▶ **What you are asked to do**
Only a single number is expected: how many lines of the data hold the word "Gameplay".

::::

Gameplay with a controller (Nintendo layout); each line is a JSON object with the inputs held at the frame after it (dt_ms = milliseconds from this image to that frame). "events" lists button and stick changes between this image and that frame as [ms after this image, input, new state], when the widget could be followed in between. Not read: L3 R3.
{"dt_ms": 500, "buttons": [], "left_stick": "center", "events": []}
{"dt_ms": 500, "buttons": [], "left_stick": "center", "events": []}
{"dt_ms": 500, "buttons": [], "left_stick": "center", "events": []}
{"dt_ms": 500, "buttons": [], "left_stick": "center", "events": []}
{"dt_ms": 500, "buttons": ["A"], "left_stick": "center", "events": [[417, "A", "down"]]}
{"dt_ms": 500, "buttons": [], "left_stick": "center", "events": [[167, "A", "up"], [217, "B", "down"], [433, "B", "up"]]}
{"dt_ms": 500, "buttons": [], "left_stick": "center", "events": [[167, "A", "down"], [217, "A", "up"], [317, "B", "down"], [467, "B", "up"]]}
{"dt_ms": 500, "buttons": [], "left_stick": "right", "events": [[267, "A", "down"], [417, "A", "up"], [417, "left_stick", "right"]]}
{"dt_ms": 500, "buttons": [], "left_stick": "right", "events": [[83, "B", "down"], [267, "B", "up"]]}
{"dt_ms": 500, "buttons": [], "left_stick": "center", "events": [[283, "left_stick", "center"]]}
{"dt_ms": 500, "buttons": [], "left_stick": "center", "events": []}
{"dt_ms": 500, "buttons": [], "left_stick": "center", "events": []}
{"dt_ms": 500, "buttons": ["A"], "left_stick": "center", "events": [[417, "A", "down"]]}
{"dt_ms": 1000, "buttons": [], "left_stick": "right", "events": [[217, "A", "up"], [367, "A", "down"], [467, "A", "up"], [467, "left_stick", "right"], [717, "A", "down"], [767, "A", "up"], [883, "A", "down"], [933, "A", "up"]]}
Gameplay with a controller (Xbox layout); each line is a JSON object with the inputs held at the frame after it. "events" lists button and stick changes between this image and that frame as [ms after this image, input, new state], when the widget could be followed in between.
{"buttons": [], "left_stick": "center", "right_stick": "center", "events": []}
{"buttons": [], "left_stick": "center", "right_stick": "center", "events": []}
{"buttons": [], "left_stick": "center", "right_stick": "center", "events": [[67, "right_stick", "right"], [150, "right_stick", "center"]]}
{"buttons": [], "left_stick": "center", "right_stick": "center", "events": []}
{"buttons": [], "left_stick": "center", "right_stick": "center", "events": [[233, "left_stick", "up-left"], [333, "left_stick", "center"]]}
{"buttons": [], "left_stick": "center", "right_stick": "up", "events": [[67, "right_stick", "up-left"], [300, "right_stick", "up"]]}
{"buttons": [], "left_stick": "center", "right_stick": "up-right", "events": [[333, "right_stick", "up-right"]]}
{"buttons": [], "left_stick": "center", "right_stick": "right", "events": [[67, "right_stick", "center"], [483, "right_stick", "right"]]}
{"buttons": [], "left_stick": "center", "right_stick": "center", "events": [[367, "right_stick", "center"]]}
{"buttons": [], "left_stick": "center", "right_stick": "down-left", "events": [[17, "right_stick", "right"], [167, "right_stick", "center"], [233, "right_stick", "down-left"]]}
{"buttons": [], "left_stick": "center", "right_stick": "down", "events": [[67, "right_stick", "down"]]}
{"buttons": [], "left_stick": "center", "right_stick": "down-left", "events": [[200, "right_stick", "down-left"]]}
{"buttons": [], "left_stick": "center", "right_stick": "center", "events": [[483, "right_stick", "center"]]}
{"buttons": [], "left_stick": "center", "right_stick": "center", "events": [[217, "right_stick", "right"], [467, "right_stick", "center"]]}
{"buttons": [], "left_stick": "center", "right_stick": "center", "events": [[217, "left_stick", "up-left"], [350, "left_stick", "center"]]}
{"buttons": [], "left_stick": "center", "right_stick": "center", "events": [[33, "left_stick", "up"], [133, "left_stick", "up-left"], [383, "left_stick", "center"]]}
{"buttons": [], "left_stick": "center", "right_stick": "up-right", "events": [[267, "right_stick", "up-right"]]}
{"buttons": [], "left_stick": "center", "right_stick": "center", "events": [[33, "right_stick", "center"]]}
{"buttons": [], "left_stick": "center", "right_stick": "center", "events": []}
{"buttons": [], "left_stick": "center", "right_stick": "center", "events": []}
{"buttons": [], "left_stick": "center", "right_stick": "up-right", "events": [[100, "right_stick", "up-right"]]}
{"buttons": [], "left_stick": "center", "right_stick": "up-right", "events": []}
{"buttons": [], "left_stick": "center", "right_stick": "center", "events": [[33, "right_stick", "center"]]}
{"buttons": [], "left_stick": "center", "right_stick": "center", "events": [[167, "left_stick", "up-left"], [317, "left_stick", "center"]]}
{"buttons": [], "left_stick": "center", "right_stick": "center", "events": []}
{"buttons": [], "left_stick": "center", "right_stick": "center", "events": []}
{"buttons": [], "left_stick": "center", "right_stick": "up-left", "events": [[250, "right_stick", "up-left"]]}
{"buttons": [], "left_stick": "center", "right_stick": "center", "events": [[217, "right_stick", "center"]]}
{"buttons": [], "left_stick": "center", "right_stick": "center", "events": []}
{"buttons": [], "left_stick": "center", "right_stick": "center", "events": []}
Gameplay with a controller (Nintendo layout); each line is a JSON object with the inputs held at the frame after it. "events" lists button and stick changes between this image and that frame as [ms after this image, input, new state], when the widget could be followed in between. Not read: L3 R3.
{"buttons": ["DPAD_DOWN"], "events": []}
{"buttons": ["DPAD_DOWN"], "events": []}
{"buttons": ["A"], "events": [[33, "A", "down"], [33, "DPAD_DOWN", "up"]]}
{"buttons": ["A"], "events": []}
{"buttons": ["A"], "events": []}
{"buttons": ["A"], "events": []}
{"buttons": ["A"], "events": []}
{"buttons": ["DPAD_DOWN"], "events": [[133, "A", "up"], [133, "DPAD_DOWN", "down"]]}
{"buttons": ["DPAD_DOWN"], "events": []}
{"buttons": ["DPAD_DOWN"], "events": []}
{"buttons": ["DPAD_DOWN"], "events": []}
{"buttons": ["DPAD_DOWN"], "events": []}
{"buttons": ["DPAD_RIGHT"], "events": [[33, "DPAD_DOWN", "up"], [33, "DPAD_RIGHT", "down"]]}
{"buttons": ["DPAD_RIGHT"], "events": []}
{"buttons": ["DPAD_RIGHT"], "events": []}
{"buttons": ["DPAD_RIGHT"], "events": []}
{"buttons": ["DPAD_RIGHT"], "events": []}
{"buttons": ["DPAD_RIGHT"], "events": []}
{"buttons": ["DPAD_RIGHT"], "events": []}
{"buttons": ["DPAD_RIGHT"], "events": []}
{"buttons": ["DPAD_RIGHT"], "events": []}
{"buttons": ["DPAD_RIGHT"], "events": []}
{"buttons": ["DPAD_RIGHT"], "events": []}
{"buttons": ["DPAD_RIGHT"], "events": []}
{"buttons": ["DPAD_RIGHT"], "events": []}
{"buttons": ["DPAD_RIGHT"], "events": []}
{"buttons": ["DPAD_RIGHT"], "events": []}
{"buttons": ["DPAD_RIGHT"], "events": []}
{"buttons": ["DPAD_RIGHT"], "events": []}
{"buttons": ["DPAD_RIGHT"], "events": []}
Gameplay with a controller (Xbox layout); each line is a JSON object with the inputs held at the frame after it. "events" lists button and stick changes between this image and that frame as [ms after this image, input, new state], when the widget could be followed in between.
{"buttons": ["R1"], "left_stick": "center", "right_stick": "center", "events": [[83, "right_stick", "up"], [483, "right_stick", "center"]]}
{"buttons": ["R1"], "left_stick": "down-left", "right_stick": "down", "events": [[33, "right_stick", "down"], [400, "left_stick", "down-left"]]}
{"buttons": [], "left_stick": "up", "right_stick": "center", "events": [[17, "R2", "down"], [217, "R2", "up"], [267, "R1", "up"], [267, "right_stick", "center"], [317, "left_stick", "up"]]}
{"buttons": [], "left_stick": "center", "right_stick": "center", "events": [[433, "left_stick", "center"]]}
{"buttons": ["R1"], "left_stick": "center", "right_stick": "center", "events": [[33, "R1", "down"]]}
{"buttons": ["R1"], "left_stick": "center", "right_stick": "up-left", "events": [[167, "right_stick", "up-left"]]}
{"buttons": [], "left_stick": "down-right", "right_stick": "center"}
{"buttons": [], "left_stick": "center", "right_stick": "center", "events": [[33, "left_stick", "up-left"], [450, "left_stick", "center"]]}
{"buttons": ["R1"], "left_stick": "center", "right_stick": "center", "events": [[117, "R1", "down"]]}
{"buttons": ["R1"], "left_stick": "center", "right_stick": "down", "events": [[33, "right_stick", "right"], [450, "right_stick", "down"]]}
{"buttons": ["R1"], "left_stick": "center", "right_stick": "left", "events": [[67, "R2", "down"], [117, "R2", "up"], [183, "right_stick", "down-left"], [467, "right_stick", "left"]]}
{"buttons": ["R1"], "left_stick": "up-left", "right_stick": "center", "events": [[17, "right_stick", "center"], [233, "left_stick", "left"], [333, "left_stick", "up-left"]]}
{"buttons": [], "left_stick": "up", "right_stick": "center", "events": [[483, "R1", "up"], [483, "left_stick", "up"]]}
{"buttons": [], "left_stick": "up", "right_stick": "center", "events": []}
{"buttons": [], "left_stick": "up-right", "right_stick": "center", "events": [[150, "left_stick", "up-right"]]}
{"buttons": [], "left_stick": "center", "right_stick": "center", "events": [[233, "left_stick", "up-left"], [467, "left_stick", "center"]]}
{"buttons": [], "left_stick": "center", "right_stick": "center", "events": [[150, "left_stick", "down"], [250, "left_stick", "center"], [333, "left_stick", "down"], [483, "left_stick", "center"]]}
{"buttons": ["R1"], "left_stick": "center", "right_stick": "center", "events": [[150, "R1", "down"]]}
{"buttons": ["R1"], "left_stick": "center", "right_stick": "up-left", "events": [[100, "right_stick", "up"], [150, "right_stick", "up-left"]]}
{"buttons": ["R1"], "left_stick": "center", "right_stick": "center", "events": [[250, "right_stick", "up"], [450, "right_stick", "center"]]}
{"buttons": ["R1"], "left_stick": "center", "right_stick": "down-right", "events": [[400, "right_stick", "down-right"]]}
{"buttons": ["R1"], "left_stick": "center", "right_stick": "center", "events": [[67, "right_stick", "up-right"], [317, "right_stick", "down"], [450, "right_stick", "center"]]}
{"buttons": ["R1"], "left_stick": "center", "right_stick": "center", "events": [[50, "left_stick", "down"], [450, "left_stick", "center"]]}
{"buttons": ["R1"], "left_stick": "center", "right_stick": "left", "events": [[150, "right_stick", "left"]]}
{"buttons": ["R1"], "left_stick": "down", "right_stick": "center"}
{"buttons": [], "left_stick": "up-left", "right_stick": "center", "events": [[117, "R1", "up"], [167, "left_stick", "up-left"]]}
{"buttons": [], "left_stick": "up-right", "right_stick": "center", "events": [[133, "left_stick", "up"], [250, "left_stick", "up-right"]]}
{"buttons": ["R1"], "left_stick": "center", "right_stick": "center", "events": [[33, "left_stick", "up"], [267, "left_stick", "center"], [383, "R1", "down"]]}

::::

▶ **Answer to this problem**
4